## Exercise description
Rewrite all of the entries below, substituting "column_header" for every occurrence of "table_header" and leaving everything else unchanged.

## Spatial layout data

○ ○ ○ ○

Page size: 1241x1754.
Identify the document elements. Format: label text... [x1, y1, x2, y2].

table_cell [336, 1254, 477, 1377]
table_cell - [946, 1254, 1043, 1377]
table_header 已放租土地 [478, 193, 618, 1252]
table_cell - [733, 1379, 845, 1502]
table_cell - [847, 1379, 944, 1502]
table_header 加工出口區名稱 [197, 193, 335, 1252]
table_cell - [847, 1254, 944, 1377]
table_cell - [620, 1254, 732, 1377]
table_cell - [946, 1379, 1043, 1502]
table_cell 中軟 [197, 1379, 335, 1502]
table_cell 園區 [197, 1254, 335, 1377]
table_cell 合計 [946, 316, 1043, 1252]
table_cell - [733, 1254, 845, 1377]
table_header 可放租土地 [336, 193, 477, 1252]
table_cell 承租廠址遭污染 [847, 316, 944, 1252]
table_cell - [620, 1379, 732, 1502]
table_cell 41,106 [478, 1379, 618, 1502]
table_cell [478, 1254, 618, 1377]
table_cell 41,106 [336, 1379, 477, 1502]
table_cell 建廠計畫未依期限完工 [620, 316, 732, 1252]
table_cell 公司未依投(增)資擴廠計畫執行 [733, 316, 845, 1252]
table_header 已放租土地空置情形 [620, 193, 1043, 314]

○ ○ ○ ○

## Solution to the exercise
Page size: 1241x1754.
Identify the document elements. Format: label text... [x1, y1, x2, y2].

table_cell [336, 1254, 477, 1377]
table_cell - [946, 1254, 1043, 1377]
column_header 已放租土地 [478, 193, 618, 1252]
table_cell - [733, 1379, 845, 1502]
table_cell - [847, 1379, 944, 1502]
column_header 加工出口區名稱 [197, 193, 335, 1252]
table_cell - [847, 1254, 944, 1377]
table_cell - [620, 1254, 732, 1377]
table_cell - [946, 1379, 1043, 1502]
table_cell 中軟 [197, 1379, 335, 1502]
table_cell 園區 [197, 1254, 335, 1377]
table_cell 合計 [946, 316, 1043, 1252]
table_cell - [733, 1254, 845, 1377]
column_header 可放租土地 [336, 193, 477, 1252]
table_cell 承租廠址遭污染 [847, 316, 944, 1252]
table_cell - [620, 1379, 732, 1502]
table_cell 41,106 [478, 1379, 618, 1502]
table_cell [478, 1254, 618, 1377]
table_cell 41,106 [336, 1379, 477, 1502]
table_cell 建廠計畫未依期限完工 [620, 316, 732, 1252]
table_cell 公司未依投(增)資擴廠計畫執行 [733, 316, 845, 1252]
column_header 已放租土地空置情形 [620, 193, 1043, 314]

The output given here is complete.